Before the simulator can be used, you need to setup python3 and a virtual environment for the required dependencies. The simulator has been used with python 3.4.3 but it should also work with newer python3 releases.

To install the required dependencies, run the following commands:

python3 -m venv venv            # Create virtualenv to the venv/ directory
source venv/bin/activate        # Activate the virtualenv
pip install -r requirements.txt # Install the dependencies

Note: If you want to use the oversampler, a bunch of extra dependencies are required. See the oversampler documentation below for instructions.

Dataset Collector

The scripts/file_counts.py is used to collect the dataset for performing the simulations. Given a directory, the script hashes all the files under that directory and for each unique file discovered the following information is printed to standard output:

  • Hex-encoded SHA-1 hash of the file
  • The number of copies found for that file
  • The size of the file (bytes)

The standard output should be redirected to a file. Each output line contains information for a single file with each value separated by two spaces:

<hash>  <copies>  <size>

Usage Examples

# Collect data from the entire file system and write the results to
# |root-data.txt| in the current directory
python ./scripts/file_counts.py / > root-data.txt

# Collect data from user home directories and write the data to |home-data.txt|
python ./scripts/file_counts.py /home > home-data.txt

Important: This script requires python2 instead of python3 to support larger number of unix systems. Python2 can be installed from the python website. Therefore, it should not be executed in the virtualenv created in the setup section.
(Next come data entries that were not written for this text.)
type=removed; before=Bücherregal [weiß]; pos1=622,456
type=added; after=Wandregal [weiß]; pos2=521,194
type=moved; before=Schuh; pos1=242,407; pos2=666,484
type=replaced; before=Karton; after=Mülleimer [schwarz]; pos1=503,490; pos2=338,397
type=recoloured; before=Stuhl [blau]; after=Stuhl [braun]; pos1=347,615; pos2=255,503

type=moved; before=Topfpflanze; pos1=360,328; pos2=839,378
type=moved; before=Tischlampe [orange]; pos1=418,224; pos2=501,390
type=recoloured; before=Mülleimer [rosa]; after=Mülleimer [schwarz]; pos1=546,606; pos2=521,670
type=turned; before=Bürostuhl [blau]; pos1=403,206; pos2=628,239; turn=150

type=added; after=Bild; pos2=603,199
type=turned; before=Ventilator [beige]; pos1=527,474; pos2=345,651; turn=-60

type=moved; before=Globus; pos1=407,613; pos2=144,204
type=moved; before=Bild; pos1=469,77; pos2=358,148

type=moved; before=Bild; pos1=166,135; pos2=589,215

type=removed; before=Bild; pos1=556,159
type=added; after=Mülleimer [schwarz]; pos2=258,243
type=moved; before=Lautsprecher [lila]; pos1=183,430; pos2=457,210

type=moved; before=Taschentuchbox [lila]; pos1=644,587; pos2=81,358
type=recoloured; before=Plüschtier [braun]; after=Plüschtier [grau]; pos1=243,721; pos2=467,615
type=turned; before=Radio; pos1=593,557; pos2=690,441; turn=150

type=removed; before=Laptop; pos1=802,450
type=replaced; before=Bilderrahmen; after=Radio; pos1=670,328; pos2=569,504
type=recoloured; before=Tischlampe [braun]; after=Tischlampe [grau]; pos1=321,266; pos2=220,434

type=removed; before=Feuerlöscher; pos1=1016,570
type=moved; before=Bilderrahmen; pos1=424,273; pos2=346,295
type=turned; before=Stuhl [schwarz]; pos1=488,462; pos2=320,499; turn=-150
Upload Request Stream Generator

Once the data has been collected it needs to be turned into a sequence of upload requests. The simulator/generate-upload-stream.py script does just that.

It reads the dataset from given file (standard input by default) and turns it into a binary stream of upload requests that consists of the file size (5 bytes) and hash (20 bytes).

The uploads of a file with respect to time in the stream follow either uniform, normal or log-normal distributions. Basically, you specify the distribution to use and each upload is assigned an upload time t where t is drawn from the specified distribution with parameters randomly chosen for that particular file. The uploads are then sorted by the upload times and outputted in that order (in case multiple uploads have the same upload time t, those uploads are randomly ordered).

The parameter limits for the supported distributions are (ln = natural log):

  • normal: 1 < mean < 20000 and 20 < standard deviation < 2000
  • log-normal: ln(1) < mean < ln(20000) and ln(20) < standard deviation < ln(2000)

Note: If you wish to change these limits, you need to change the code. They are generated in the get_generator() function of different distribution classes.

Usage Examples

# uniform distribution; data from home-data.txt
python3 ./simulator/generate-upload-stream.py home-data.txt > home-uniform-stream.bin

# normal distribution; data from stdin
cat home-data.txt | python3 ./simulator/generate-upload-stream.py --distribution=normal > home-normal-stream.bin

# log-normal distribution; data from stdin
cat home-data.txt | python3 ./simulator/generate-upload-stream.py --distribution=lognormal > home-lognormal-stream.bin

Simulator

The simulator reads an upload request stream from the standard input and prints the results to the standard output. It has a lot of command-line options that modify the protocol, the protocol parameters and output formats. These options are documented here and also when passing the simulator a --help flag.

Protocol Options

These options can be specified in the command line to modify the actual protocol used for the simulation:

  • --with-sizes - take file sizes into account when performing deduplication
  • --deduplicate-below-threshold - also perform deduplication if the random threshold for a file has not been met (server side deduplication)
  • --one-successful-check - a checker stops performing checks once it has performed one successful check

Note: By default, the simulator implements a franken-version of the protocol that has never really been used. So you need to specify at least one of the options shown above.

Protocol Parameters

The following options modify the protocol parameters:

  • --short-hash-length - (int) the length of short hash in bits (default: 13)
  • --hash-length - (int) the length of the dataset hashes in bits (default:
  • --check-limit - (int) the number of times an uploader can perform a check for a file (default: 70)
  • --pake-runs - (int) the number of files considered for deduplication for each upload (default: 30)
  • --max-threshold - (int) the maximum value for the random threshold (default: 20)
  • --offline-rate - (float in range [0, 1]) the probability that a checker is offline during an upload (default: 0 i.e. always online)

Output Format

By default, the simulator prints the simulation status after each upload as a comma separated list of values that contains statistics about the number of files and bytes that have been uploaded and stored up to that point. Each line has following format:

<files_in_storage>,<files_uploaded>,<data_in_storage>,<data_uploaded>

This data can be used to compute the deduplication percentages with both file counts (use the first two columns) and file sizes (use last two columns). When the data is redirected to a file, the result will be a valid CSV file with raw data from the simulations.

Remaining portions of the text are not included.